"You are from England?? Seriously?? Take me with you!!!” For real? I can’t think of any good reason why anyone in their right mind would exchange sunny, friendly Argentina, for a sodden island hanging onto Europe’s shirt sleeves like a child in a tantrum. But it would seem that England has some irresistible appeal to the people of this country that goes beyond wealth and history. Such is the appeal of this “greener grass” that complete strangers who have never visited our sceptered isle regularly spout odes of romance about the joys of life in England, until I also find myself imagining apple-cheeked maidens and lambs skipping gaily hand in hand. This week it has been hard to decide exactly what to write about because life is beginning to feel so very normal. I go to work at the magazine, return and chat to my funky-to-the-core host mum, help to make supper and then go out with friends. In many ways, life in Wiltshire was not so very different, but it has still been far easier than ever expected to slip into a new mould and become semi-argentine to the point where I begin to believe the mysterious rumours of this other land on the other side of the Atlantic that I have called home since birth.

It is easy to understand why Argentines are charmed by the idea of England. When I tell them I live in the countryside they all ask “ooooh, is it like in the movies??” I duly show them photos of the fields around the Avon, the Salisbury plain or the rustic little village of Lacock and they squeal with excitement. "It is like the movies!!!" They peer at the picture intensely, as if there really is an apple-cheeked maiden tending her flock with a hooked staff, but she was too coyly British to show herself in the photos and is hiding behind one of the timeless oaks. I suppose we should be grateful – patronising though this image might appear, our cousins across the sea come off worse. Is America like the movies - full of gun-touting gangsters with junkie girlfriends and dodgy deals on the basketball court? I would take the “Railway Children” image and be grateful.

Yes, it would appear that England and Englishness is flavour of the month over here. And yet there is no greater compliment for me in Argentina than when someone mistakes me for a local, asking directions or advice on the local night life. I can see no greater pleasure than sipping mate wrapped in the glow of the argentine sun and letting the delicious language roll off my tongue. I would love to be Argentine with a similarly intense and illogical intensity.

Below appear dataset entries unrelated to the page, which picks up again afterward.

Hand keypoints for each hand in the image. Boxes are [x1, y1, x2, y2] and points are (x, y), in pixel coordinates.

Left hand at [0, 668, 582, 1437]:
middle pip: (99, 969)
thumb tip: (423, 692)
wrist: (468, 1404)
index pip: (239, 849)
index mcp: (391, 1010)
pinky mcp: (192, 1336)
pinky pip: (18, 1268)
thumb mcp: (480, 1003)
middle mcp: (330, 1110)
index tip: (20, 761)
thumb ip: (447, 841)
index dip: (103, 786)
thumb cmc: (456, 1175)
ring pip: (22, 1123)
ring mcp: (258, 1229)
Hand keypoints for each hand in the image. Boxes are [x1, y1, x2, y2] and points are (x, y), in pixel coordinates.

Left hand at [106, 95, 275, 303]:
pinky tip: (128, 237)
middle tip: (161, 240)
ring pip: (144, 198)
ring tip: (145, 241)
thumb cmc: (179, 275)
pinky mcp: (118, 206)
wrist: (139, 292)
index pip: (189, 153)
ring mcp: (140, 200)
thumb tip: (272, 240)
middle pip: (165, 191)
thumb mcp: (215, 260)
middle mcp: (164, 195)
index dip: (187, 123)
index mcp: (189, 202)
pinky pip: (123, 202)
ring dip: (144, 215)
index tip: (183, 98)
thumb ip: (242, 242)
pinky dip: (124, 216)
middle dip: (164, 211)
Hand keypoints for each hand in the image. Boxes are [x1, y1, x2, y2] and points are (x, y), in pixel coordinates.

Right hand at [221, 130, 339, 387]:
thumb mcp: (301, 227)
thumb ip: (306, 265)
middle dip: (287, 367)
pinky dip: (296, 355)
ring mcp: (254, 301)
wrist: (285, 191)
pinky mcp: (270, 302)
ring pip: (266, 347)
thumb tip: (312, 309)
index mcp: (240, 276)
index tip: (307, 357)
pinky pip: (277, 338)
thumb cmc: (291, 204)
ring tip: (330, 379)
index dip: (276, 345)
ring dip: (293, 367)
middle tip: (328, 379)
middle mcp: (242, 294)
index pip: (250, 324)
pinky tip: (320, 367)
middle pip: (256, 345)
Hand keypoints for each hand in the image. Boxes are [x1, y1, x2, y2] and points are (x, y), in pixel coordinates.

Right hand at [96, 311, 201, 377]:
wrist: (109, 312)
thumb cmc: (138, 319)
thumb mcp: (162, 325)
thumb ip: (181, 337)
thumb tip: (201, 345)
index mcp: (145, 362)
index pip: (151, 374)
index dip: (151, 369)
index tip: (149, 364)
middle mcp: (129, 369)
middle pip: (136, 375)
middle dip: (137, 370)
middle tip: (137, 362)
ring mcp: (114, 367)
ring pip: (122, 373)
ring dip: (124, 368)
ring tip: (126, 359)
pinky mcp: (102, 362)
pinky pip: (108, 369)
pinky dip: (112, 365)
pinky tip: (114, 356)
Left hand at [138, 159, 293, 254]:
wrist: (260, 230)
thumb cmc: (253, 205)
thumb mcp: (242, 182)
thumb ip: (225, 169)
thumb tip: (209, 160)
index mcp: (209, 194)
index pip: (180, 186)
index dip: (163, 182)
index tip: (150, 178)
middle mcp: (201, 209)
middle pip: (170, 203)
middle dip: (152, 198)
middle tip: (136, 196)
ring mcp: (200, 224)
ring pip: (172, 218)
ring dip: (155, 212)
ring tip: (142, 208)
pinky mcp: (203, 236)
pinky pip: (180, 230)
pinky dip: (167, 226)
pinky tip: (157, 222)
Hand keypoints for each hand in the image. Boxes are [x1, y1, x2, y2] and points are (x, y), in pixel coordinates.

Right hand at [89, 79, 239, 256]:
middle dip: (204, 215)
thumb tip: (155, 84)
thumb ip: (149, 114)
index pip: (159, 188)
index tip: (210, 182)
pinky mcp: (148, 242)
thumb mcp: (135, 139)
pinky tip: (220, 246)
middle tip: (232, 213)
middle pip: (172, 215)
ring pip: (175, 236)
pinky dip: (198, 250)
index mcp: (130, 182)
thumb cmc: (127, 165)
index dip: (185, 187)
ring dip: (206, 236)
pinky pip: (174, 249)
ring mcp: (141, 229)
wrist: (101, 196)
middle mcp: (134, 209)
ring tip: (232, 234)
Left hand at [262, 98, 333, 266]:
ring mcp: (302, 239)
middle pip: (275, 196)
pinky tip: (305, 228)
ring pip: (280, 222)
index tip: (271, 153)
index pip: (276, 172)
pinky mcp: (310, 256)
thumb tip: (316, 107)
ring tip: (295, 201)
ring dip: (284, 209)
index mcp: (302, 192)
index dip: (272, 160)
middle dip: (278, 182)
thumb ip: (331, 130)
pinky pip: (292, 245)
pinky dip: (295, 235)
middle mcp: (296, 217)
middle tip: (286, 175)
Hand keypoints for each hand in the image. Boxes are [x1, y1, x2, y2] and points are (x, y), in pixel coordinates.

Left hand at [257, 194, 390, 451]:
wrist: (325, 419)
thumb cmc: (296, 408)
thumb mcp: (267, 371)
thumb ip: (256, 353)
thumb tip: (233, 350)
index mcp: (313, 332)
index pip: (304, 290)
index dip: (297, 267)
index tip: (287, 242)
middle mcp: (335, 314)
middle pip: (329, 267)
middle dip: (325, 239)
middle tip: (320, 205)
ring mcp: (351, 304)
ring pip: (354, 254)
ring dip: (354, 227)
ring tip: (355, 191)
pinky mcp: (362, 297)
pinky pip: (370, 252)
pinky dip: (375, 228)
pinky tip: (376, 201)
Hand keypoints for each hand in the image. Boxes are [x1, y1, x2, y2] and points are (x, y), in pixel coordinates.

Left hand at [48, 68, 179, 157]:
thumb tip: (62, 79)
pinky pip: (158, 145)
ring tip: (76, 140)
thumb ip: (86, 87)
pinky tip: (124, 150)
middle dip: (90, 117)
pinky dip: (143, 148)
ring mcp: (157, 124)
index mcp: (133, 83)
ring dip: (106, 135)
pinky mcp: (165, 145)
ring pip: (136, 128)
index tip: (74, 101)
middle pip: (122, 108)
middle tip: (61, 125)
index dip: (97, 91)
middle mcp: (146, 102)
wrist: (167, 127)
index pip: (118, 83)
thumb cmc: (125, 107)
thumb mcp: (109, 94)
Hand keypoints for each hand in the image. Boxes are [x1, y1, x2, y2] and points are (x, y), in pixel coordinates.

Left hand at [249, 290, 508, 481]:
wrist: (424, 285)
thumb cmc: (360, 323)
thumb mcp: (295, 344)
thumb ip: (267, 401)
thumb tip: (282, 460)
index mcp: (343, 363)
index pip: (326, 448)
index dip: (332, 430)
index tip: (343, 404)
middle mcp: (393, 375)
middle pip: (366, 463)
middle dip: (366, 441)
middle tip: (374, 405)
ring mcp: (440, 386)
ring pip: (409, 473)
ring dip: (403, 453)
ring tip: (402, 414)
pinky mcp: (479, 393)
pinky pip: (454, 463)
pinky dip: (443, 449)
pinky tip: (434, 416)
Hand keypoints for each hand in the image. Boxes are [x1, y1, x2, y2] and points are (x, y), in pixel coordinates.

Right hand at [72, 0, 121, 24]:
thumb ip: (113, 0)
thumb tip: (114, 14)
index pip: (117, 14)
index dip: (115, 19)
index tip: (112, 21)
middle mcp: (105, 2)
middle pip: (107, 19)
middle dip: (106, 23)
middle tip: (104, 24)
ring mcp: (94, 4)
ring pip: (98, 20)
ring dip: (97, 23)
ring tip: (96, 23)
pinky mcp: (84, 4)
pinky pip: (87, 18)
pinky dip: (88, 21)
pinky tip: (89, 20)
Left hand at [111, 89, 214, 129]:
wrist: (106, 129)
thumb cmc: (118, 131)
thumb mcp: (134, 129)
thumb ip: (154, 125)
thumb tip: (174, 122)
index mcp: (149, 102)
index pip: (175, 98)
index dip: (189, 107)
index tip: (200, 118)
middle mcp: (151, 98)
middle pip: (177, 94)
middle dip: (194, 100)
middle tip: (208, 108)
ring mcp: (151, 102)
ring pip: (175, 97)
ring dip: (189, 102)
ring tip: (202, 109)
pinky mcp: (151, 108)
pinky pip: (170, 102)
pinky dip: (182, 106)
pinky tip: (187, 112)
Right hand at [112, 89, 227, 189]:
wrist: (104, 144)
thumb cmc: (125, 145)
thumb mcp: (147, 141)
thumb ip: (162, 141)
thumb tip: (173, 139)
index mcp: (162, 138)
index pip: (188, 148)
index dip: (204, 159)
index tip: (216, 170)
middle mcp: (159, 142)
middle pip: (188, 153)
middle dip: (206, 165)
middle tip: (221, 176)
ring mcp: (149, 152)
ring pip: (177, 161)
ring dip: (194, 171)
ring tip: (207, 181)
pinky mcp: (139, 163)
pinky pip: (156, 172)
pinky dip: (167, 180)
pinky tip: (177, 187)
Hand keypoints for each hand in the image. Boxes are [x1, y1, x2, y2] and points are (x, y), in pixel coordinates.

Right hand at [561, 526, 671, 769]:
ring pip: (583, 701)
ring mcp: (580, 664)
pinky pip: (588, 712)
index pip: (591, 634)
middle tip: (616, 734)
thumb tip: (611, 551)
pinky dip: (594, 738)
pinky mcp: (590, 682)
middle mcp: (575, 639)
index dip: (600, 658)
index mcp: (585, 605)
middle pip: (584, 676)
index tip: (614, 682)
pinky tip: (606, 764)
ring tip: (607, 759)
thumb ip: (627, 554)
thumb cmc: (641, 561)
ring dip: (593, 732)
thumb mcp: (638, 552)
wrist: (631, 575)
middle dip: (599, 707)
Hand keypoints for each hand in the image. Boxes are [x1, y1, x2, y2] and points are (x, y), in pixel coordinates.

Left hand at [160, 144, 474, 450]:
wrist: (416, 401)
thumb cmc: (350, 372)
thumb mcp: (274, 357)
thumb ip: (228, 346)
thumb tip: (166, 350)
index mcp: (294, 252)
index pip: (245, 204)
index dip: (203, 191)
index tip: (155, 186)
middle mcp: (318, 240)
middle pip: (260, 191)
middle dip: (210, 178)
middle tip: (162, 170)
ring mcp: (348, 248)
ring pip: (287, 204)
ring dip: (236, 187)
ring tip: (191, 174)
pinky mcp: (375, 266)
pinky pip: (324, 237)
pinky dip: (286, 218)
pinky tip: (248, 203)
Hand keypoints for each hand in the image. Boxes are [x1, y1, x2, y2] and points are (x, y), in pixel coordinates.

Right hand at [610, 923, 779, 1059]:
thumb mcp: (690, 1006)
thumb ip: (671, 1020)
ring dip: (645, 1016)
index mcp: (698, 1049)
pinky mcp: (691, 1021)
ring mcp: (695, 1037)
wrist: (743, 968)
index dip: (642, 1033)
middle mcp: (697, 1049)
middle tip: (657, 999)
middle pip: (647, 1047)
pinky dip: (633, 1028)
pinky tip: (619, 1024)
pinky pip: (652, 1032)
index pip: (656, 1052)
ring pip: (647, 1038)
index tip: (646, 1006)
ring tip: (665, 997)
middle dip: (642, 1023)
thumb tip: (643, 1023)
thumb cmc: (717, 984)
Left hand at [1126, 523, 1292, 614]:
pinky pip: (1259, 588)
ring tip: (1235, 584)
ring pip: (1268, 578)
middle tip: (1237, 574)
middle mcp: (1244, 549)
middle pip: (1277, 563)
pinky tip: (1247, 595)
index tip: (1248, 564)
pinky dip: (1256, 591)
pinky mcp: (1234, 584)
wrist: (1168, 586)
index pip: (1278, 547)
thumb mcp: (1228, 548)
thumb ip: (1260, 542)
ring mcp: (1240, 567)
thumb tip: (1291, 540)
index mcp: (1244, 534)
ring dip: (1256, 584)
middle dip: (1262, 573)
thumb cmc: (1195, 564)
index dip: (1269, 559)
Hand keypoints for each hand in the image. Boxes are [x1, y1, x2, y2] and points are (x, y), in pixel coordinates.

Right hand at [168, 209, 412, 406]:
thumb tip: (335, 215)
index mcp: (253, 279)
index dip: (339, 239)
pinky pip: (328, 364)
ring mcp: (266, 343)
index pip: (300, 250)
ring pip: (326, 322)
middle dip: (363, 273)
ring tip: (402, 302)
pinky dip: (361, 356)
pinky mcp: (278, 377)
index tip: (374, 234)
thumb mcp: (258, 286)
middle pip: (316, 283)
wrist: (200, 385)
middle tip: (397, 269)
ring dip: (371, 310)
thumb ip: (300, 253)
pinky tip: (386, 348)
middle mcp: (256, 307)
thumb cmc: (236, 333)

So why is it that I am so jealous of the Argentines? I know that the Argentina of the movies is not the reality – they aren’t all swarthy Latino types lurking round corners, flicking their hair and wrapping themselves around tango ladies with the cling of a wet sheet. I have also seen the hallmarks of the difficulties that even wealthy people come up against daily. Imagine a country where the A&E department of the city hospital has a paper sign stuck on the door saying “closed for the holidays. Sorry for any inconvenience…” Inconvenience??? No, having to crawl away half-dead while the doctor sips cocktails in Uruguay isn’t sat all inconvenient. Imagine a country where the doors of the national bank are boarded up after people stormed in, in 2001, and ripped down the ancient doors to find their money had gone and their country was in ruins. I can see why argentines are weary. However, this country is so startlingly beautiful, so full of resources and raw opportunity, that I cant help thinking that people here need to don a blindfold, spin around a couple of times and take a second look. England has its charm, and rightfully so. But Argentina is unique aswell, with a flavour of every culture and a taste all of its own. I short, Argentines should feel proud to be argentine.